I guess my definition of going nuts was a bit more conservative. Both x86-64 and ARM's AArch64 currently only use 48 bits for virtual addressing.
Still, even if you design for computers with 256GB (2^38) physical memory, you still have a virtual address space that's 2^9 times larger (assuming addresses with the MSB bit set are reserved for the kernel's memory space). This is opposed to 32 bit systems where the physical memory space is close to or larger than the virtual address space. E.g. high end smartphones sold in the last few years have 2GB RAM and only 3GB of virtual address space.
Heap allocators already are ridiculously smart. But there's just too many divergent use cases for allocators.
I wrote a simple string heap allocator (grab a 16MB block and hand out 256-byte chunks) and the resulting code was 85x* faster than jemalloc ( http://pastebin.com/dAqa4dbN ) [* I know the way I am benchmarking is shit and probably way off from real world usage, it's hard to do benchmarking ideally though.]
But of course, mine wasn't thread safe, couldn't handle larger blocks (fallthrough to malloc), sucked at fragmentation, and couldn't detect double-frees.
Similarly, I found a massive speed boost for strings by using my own hand-rolled memcpy [[ while(l--) * t++ = * s++; ]] ... undoubtedly because all the trickery in setting up SSE and handling lengths not evenly divisible by the register sizes was more expensive than just dumbly transferring the data, when most strings are very small in size. Though I am sure memcpy would destroy me if I wanted to copy 2GB of data in one go.
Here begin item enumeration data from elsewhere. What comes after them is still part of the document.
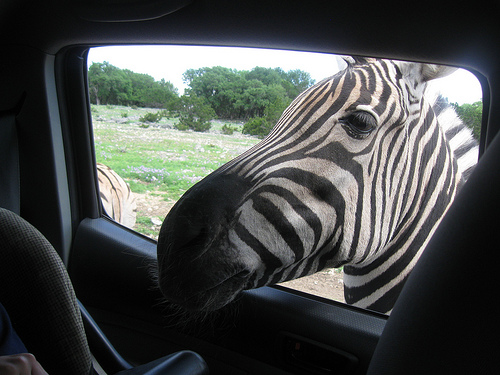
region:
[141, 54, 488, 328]
head of zebra in window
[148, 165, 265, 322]
muzzle of zebra is black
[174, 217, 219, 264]
nostril of zebra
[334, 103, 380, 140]
eye of zebra is black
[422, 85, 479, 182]
mane of zebra is white and dark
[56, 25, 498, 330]
the window of a car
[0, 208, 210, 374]
a car sit of baby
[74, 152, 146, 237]
a zebra behind a car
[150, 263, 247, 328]
mouth of zebra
All of the extra logic to be smart will help you when it actually works, but will make your worst case substantially more painful.
Let's say you had to create 100 objects. Would you rather create all 100 objects in 10ns each, or 95 objects in 1ns each, and the remaining 5 objects in 1000ns each? What if you were writing a particularly weird app that ended up needing 1000ns for every alloc it did?
One immediate concern I'd have with a smart exponential allocator was when you were memory constrained and your application was a web server or SQL database.
Back when we used 32 bit machines, the exponential container would kill us. Couldnt use all of the memory without running out of ram. When ur at 1gb of space do you really want to double that on insertion? Yeah, yeah demand paging, doesn't work in practice. My instinct is that u want a doubling allocator with a max, some sigmoid that responds to free space and allocation rates.
For FF, they might be better off just making a couple memory pools per page and bump allocating. Throw the pool away on exit and be able to migrate a long running tab into a dynamically allocated pool.
I suspect a large portion of your performance improvement was just from code inlining. Your simple allocator was probably inlined, whereas malloc requires a function call (as the code lives in a shared library).